Tuesday, July 27, 2010

Recap of July 26, 2010

All the ingredients were there, although the low-level shear was a little on the weak side. We targeted Carman, MB.

On the way to Carman we saw a storm try to go up west of us, but it really struggled against the cap and it was really neat to see the storm die from the bottom up.

We got to Carman and ate, got into the car and waited.

And waited and waited and waited.

An area of persistent cumuli was just west of us, not really moving. This had to be the place.

And waited and waited and waited.

The towers got more vigourous as we waited there, sometimes sending up more serious pulses:



But they didn't last long, as they were pretty thin and were obviously not breaking the cap. There was, however, one persistent tower that was much wider at its base:



Then it happened. The cap broke. I was telling the PASPC what I was seeing and, while I was on the phone with them, a new RADAR scan came in and confirmed what I was seeing: the storm was becoming severe.

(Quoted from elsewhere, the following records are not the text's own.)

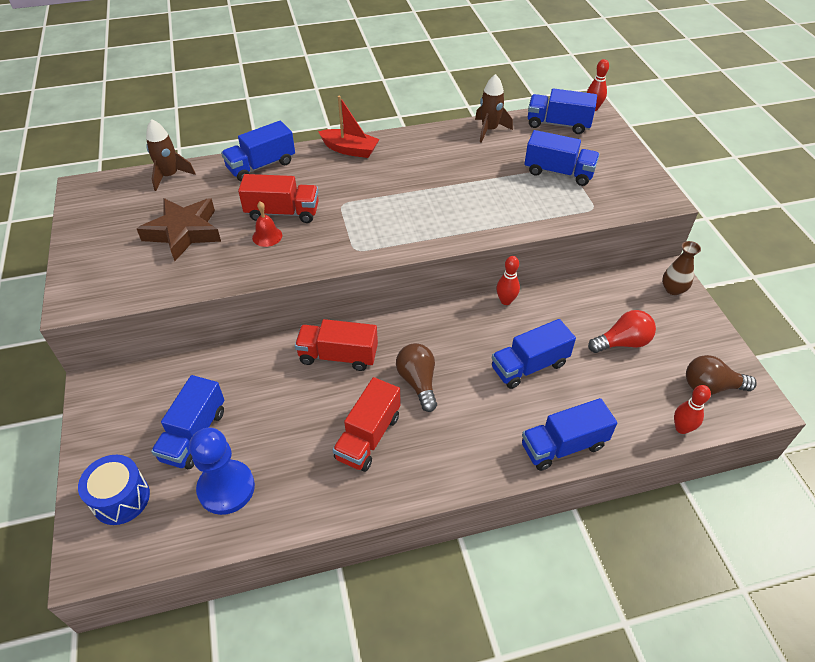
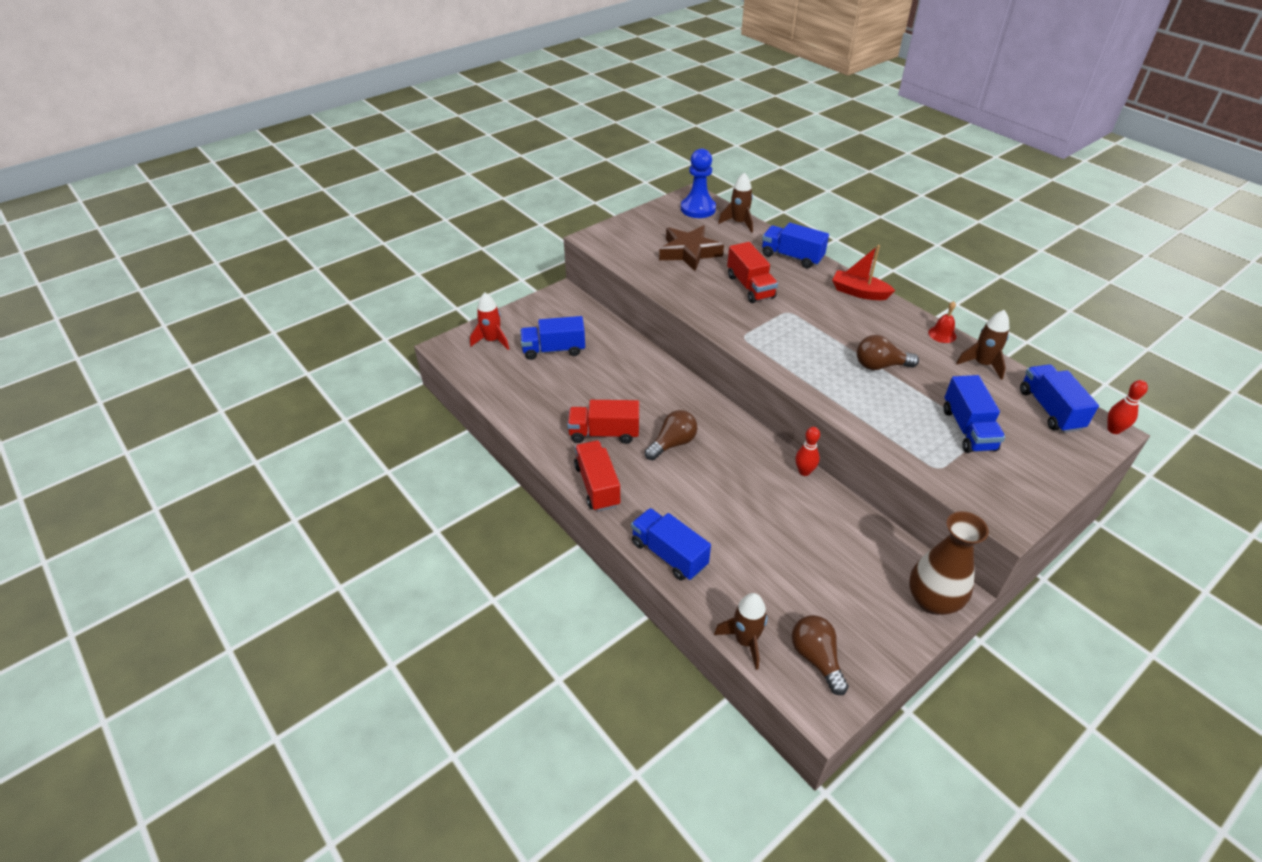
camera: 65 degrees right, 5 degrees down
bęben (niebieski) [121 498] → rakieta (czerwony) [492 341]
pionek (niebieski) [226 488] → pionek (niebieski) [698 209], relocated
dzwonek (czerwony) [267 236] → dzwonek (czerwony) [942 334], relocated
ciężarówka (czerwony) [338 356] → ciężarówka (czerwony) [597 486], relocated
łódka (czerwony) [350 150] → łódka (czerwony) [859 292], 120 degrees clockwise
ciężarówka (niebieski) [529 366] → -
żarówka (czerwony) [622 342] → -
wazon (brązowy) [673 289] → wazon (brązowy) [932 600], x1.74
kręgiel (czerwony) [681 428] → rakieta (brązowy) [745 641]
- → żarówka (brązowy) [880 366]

It looked like a multicell line for a while, so we knew that it would require a bit of time to become organized. So we decided to go ... uh ... in search of frozen precipitation. (I know, don't do that.)

We got some twoonie-sized hail near Oakville, drove to Elie and bombed south through some quarter-sized hail. We came out the other side to see a pretty nice wall cloud. If it was rotating at all it wasn't very quick rotation. A scud tag out the bottom of it may have fooled some people into thinking that it was a funnel and, indeed, one was reported. (Not by us.) This picture is taken after the scud tag dissipated:



The storm had taken a hard right turn and so we had to stay ahead of it. Unfortunately, the road network there is conducive to going pretty much any direction except southeast. But we did happen to make it southeast of the storm, but not before going through some golf ball to baseball hail. I was scared, at least a little bit, that I would lose a windshield, but there weren't too many of them.

Once we got there, though, it was clear that it wasn't going to produce. We stayed back and got some nice pictures:





By the way, I will have the RADAR and satellite pictures from this event on Weather Central hopefully soon, like within a week. The lead meteorologist said he didn't issue a tornado warning for it only because he knew we were on the storm. Having looked at the RADAR I can understand.